Pull out each line of the material below that contains the string "Aqiqah". Case counts.

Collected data

§ §

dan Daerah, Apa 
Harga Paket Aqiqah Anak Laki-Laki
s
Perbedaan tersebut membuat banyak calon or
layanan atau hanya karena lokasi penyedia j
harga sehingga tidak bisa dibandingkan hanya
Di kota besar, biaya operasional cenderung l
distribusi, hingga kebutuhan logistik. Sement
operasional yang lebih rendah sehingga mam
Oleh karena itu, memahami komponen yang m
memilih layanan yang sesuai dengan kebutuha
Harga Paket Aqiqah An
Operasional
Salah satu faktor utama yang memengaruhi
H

§ §

### [FINAL ANSWER]
Harga Paket Aqiqah Anak Laki-Laki
Harga Paket Aqiqah An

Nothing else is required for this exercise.